** SUPPLIED INFORMATION follows **
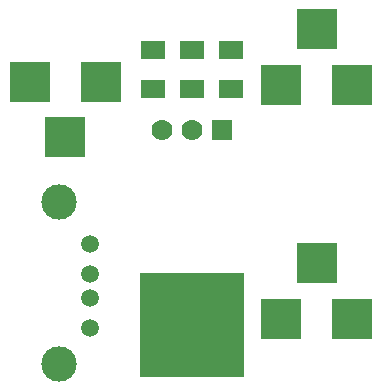
<source format=gbs>
G04 (created by PCBNEW (2013-07-07 BZR 4022)-stable) date 2/9/2014 4:29:12 PM*
%MOIN*%
G04 Gerber Fmt 3.4, Leading zero omitted, Abs format*
%FSLAX34Y34*%
G01*
G70*
G90*
G04 APERTURE LIST*
%ADD10C,0.00590551*%
%ADD11C,0.0591*%
%ADD12C,0.1181*%
%ADD13R,0.07X0.07*%
%ADD14C,0.07*%
%ADD15R,0.35X0.35*%
%ADD16R,0.08X0.06*%
%ADD17R,0.1378X0.1378*%
G04 APERTURE END LIST*
G54D10*
G54D11*
X71900Y-51200D03*
X71900Y-50200D03*
X71900Y-49400D03*
X71900Y-48400D03*
G54D12*
X70850Y-52400D03*
X70850Y-47000D03*
G54D13*
X76300Y-44600D03*
G54D14*
X74300Y-44600D03*
X75300Y-44600D03*
G54D15*
X75300Y-51100D03*
G54D16*
X76600Y-43250D03*
X76600Y-41950D03*
X75300Y-43250D03*
X75300Y-41950D03*
X74000Y-43250D03*
X74000Y-41950D03*
G54D17*
X72241Y-43000D03*
X69879Y-43000D03*
X71060Y-44850D03*
X78259Y-43100D03*
X80621Y-43100D03*
X79440Y-41250D03*
X78259Y-50900D03*
X80621Y-50900D03*
X79440Y-49050D03*
M02*

</source>
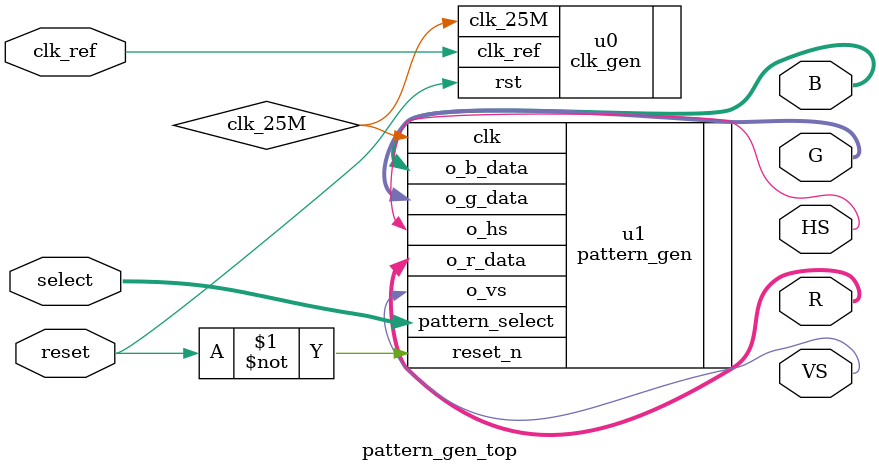
<source format=v>
`timescale 1ns / 1ps


module pattern_gen_top(
    input           clk_ref,    
    input   [1:0]   select,
    input           reset,      
    output  [3:0]   R,
    output  [3:0]   G,
    output  [3:0]   B,
    output          HS,
    output          VS
    );

// clk_gen 모듈에서 생성된 25MHz 클럭을 저장할 와이어
wire generated_clk_25M;

// 25MHz 클럭 생성 모듈 인스턴스화
clk_gen u0 ( 
    .clk_ref(clk_ref),              
    .rst(reset),                    
    .clk_25M(clk_25M)     
);


pattern_gen u1 (
    .clk(clk_25M),
    .reset_n(~reset),
    .pattern_select(select),

    .o_vs(VS),
    .o_hs(HS),
    .o_r_data(R),
    .o_g_data(G),
    .o_b_data(B)

);

endmodule

</source>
** End of SUPPLIED INFORMATION **
• WORK INSTRUCTIONS
What lines above mention "APERTURE"? Copy each one.

• TASK RESPONSE
G04 APERTURE LIST*
G04 APERTURE END LIST*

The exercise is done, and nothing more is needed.